While Canadians are debating the merits of genetic termination or the lack thereof, the Dutch are also busy debating two aspects of modern-day eugenics - first the use of aborted and miscarried babies for lethal, non-therapeutic medical experimentation and as a source of spare body parts, and secondly, the extension of the right to euthanazia to incurably ill youth age twelve and over. Further East, the Czech parliament has begun a full-scale investigation of the death of at least 49 seriously ill patients at a teaching hospital in Ostrava, who were alive, but declared dead, so that their organs could be harvested for organ transplantation. The Michael Fund Instead of Pro-Abortion, March of Dimes The Michael Fund ^ | 01.31.03
http://www.freerepublic.com/focus/news/833732/posts
Sadly, we are already authorizing this ghoulish practice with intentionally terminated fetuses. It would be instructive (though not precisely pertinent to this discussion) to search out information on the fetal tissue industry. The presence of tissue harvesters in abortion 'clinics' is already affecting the timing of some abortions, opting for later rather than sooner abortions in some cases because of the 'more differentiated tissues' that are to harvested for sale to research facilities. These harvesters are not paying directly into the aborticutionist's pocket for the body parts or whole bodies, instead they 'rent' space and the right to pick and choose which about to be aborted pregnancies they want to dissect for body parts. In my honest opinion, that too is cannibalism of individual human lives, with the twist, of course, that parts are taken from dead children ... in most cases.
175
posted on
02/02/2003 9:38:41 PM PST
by
MHGinTN
(If you can read this, you've had life support from someone. Promote Life Support for others.)
Therapeutic cloning will be conception of 'designer individual human life' with the goal of killing and harvesting the body parts. With tacit acceptance of the fetal tissue industry, we've descended to the next ghoulish level. Isn't it time to put a halt to this modern-day cannibalism?
176
posted on
02/02/2003 9:40:47 PM PST
by
MHGinTN
(If you can read this, you've had life support from someone. Promote Life Support for others.)
To: realpatriot71
Have you missed the concept of a continuum of individual life discussed above?
177
posted on
02/02/2003 9:41:51 PM PST
by
MHGinTN
(If you can read this, you've had life support from someone. Promote Life Support for others.)
To: weikel
Your definition of person is not a scientific one, merely an assertation of which humans are human enough to be considered "persons."
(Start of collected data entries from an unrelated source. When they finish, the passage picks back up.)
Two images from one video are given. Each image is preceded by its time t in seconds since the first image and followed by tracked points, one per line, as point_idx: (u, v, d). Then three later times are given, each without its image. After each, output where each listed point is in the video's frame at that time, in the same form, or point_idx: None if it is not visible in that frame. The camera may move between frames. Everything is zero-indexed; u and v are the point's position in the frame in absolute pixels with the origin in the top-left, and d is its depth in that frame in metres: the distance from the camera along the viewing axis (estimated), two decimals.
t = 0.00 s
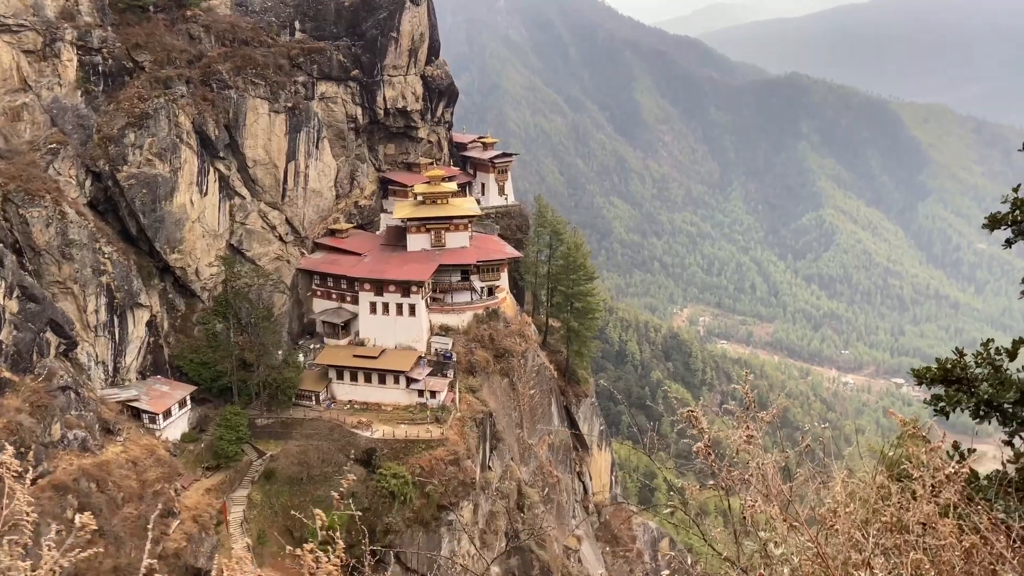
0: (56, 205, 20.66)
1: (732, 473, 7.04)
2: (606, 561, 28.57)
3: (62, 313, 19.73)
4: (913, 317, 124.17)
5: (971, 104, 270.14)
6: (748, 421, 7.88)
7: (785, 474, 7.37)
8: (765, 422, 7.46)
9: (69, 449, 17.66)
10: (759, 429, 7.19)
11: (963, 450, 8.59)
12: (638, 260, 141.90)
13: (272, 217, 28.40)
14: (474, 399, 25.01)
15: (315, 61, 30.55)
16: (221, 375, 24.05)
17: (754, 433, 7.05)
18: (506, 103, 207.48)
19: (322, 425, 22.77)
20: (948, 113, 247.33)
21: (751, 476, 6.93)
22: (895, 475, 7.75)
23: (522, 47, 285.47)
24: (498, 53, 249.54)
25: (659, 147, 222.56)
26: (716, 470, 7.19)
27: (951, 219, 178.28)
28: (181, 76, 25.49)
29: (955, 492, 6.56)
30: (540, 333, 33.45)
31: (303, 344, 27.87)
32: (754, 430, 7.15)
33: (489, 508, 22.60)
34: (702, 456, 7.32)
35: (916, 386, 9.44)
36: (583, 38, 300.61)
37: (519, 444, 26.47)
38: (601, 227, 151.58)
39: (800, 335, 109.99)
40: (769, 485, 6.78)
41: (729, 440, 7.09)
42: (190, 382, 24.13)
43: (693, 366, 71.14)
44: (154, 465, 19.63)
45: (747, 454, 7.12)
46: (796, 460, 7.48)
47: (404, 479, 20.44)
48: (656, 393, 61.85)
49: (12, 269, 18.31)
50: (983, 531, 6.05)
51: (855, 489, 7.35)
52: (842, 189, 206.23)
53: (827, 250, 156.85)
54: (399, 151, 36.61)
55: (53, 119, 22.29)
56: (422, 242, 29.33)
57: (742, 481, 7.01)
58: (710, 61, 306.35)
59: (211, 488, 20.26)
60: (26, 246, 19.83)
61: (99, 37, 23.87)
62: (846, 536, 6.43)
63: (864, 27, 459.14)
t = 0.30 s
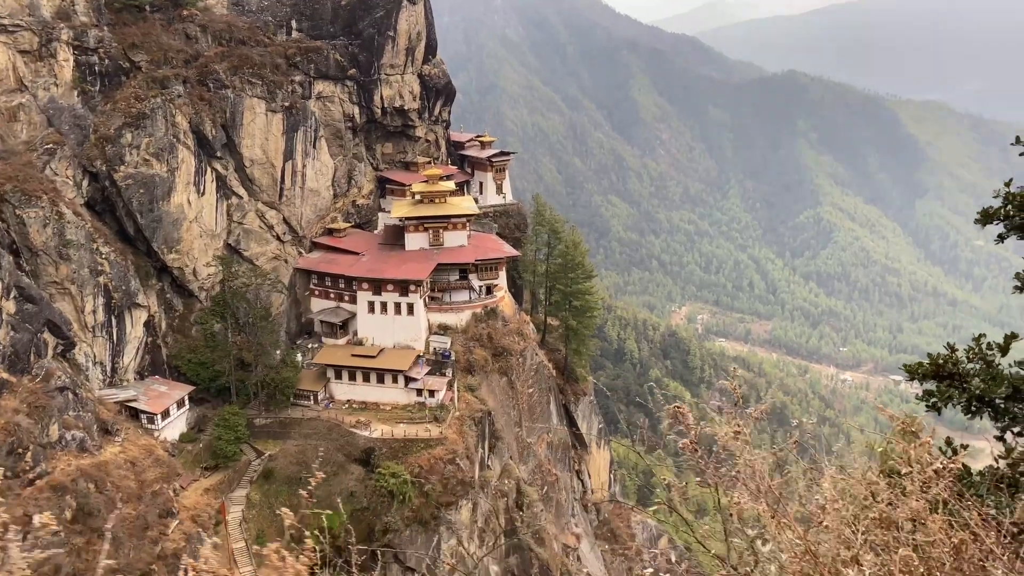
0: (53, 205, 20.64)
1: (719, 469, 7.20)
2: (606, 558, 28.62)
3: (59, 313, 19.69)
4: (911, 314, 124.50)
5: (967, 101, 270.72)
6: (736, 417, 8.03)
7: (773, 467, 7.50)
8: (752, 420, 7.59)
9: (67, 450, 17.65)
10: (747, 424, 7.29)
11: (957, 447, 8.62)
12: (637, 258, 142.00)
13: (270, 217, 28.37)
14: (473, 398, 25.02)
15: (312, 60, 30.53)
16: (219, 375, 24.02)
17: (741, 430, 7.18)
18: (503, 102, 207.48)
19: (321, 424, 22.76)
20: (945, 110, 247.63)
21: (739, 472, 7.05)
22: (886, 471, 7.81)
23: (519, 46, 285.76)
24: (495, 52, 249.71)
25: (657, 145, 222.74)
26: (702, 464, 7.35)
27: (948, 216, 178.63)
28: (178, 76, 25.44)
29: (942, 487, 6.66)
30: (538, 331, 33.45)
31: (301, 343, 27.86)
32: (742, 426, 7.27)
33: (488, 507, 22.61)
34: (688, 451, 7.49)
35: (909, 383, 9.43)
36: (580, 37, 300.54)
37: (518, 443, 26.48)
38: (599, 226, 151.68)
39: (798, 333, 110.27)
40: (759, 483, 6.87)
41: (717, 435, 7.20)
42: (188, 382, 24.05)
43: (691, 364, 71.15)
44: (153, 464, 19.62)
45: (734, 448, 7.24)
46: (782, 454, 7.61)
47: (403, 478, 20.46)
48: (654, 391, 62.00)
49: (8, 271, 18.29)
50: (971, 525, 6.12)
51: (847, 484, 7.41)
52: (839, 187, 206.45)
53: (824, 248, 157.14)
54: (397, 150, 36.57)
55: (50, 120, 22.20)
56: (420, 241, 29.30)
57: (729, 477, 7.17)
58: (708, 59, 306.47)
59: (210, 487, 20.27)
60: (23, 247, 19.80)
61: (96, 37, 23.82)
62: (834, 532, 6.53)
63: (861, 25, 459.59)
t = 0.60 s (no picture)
0: (43, 206, 20.53)
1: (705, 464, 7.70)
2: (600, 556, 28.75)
3: (50, 314, 19.61)
4: (902, 312, 125.36)
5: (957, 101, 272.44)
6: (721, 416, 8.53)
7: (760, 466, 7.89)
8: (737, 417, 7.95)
9: (57, 452, 17.53)
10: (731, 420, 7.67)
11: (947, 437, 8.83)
12: (630, 257, 142.26)
13: (261, 217, 28.34)
14: (466, 397, 25.07)
15: (303, 59, 30.51)
16: (211, 375, 23.92)
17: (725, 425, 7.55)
18: (495, 101, 207.81)
19: (313, 424, 22.79)
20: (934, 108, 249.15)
21: (723, 465, 7.49)
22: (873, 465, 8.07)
23: (511, 46, 285.66)
24: (487, 52, 249.41)
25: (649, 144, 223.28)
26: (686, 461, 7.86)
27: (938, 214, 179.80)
28: (168, 76, 25.35)
29: (925, 485, 6.74)
30: (532, 330, 33.50)
31: (294, 343, 27.82)
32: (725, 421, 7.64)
33: (482, 504, 22.62)
34: (674, 447, 8.00)
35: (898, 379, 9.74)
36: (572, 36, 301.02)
37: (511, 442, 26.53)
38: (591, 224, 151.89)
39: (790, 331, 110.92)
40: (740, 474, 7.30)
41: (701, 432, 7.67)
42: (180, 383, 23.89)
43: (683, 362, 71.26)
44: (145, 466, 19.55)
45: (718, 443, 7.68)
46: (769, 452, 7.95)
47: (396, 477, 20.43)
48: (648, 387, 62.33)
49: None
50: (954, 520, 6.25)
51: (832, 479, 7.69)
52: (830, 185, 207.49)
53: (815, 246, 157.96)
54: (389, 149, 36.42)
55: (39, 120, 21.85)
56: (412, 240, 29.33)
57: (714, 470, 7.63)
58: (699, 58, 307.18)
59: (203, 488, 20.22)
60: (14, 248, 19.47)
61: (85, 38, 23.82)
62: (817, 523, 6.83)
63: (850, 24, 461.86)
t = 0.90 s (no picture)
0: (60, 184, 20.77)
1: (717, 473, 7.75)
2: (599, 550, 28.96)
3: (65, 292, 19.85)
4: (904, 315, 125.30)
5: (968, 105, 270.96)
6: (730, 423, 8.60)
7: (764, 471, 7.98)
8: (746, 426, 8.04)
9: (70, 429, 17.78)
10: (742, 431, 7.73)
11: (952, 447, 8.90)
12: (634, 252, 142.13)
13: (274, 202, 28.42)
14: (472, 387, 25.27)
15: (320, 47, 30.62)
16: (220, 358, 24.11)
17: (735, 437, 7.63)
18: (505, 91, 207.09)
19: (321, 409, 22.99)
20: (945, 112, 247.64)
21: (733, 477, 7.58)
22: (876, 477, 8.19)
23: (522, 36, 284.41)
24: (498, 41, 248.47)
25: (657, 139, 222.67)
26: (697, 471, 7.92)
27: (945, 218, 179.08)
28: (187, 60, 25.48)
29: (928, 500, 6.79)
30: (539, 323, 33.67)
31: (302, 328, 27.96)
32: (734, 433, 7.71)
33: (484, 495, 22.83)
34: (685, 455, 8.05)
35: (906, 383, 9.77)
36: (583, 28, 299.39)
37: (515, 433, 26.71)
38: (597, 218, 151.66)
39: (792, 330, 110.93)
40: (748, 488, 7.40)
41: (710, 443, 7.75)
42: (189, 364, 24.09)
43: (685, 358, 71.32)
44: (154, 445, 19.82)
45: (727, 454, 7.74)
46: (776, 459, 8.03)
47: (402, 465, 20.71)
48: (648, 383, 62.56)
49: (14, 249, 18.37)
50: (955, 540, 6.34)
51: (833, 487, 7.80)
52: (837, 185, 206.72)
53: (820, 246, 157.58)
54: (402, 138, 36.42)
55: (58, 99, 22.11)
56: (423, 230, 29.45)
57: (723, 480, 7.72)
58: (710, 54, 305.54)
59: (210, 470, 20.41)
60: (29, 226, 19.77)
61: (105, 18, 23.87)
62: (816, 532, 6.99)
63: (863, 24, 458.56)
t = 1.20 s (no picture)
0: (59, 181, 20.70)
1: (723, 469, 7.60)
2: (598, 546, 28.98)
3: (64, 289, 19.77)
4: (905, 311, 125.23)
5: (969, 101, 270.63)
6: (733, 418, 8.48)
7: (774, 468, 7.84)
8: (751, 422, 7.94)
9: (69, 426, 17.74)
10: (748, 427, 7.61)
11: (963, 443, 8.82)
12: (634, 248, 141.94)
13: (273, 198, 28.34)
14: (472, 384, 25.24)
15: (319, 42, 30.55)
16: (220, 355, 24.08)
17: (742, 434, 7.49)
18: (504, 87, 206.66)
19: (321, 406, 22.98)
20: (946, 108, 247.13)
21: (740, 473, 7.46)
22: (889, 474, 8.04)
23: (521, 32, 284.24)
24: (498, 37, 248.20)
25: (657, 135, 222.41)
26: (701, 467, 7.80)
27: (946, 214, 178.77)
28: (186, 56, 25.40)
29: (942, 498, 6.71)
30: (539, 319, 33.64)
31: (302, 325, 27.92)
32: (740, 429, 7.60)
33: (484, 492, 22.76)
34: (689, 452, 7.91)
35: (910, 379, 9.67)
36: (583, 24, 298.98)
37: (515, 430, 26.69)
38: (597, 214, 151.48)
39: (793, 326, 110.84)
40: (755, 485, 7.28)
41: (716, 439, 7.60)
42: (189, 361, 24.05)
43: (685, 354, 71.19)
44: (154, 442, 19.78)
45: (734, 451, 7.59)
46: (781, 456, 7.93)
47: (403, 461, 20.71)
48: (648, 379, 62.60)
49: (14, 246, 18.31)
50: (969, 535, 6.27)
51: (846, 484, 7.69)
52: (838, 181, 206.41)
53: (821, 242, 157.41)
54: (401, 134, 36.27)
55: (56, 95, 22.08)
56: (422, 226, 29.37)
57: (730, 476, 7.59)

That is pure discrimination based on stage of development in a normal member of the species. And by this, you would consider allowing these human beings to be killed by those you consider "persons"?
178
posted on
02/02/2003 9:44:02 PM PST
by
hocndoc
To: realpatriot71
How much of a "person" would any of us be without sentience then? This is the same twisted defense of 'killing it before it reaches the arbitrarily assigned start of the individual life, to prevent it reaching that higher, more worthy level, to support the non-human, non-individual speciously applied designation of it, so it can rightly be exploited' argument offered lamely by weikel.
179
posted on
02/02/2003 9:46:33 PM PST
by
MHGinTN
(If you can read this, you've had life support from someone. Promote Life Support for others.)
To: MHGinTN
Have you missed the concept of a continuum of individual life discussed above? No. But with all due respect . . . so what? Yes, life, my life, your life, have all moved through a continuum, and that life began at conception - no arguments. However, none of us can be persons without sentience, so any of the continuum before sentience is really quite moot to the argument as one cannot inflict force or fraud against that which cannot take exception to said force or fraud.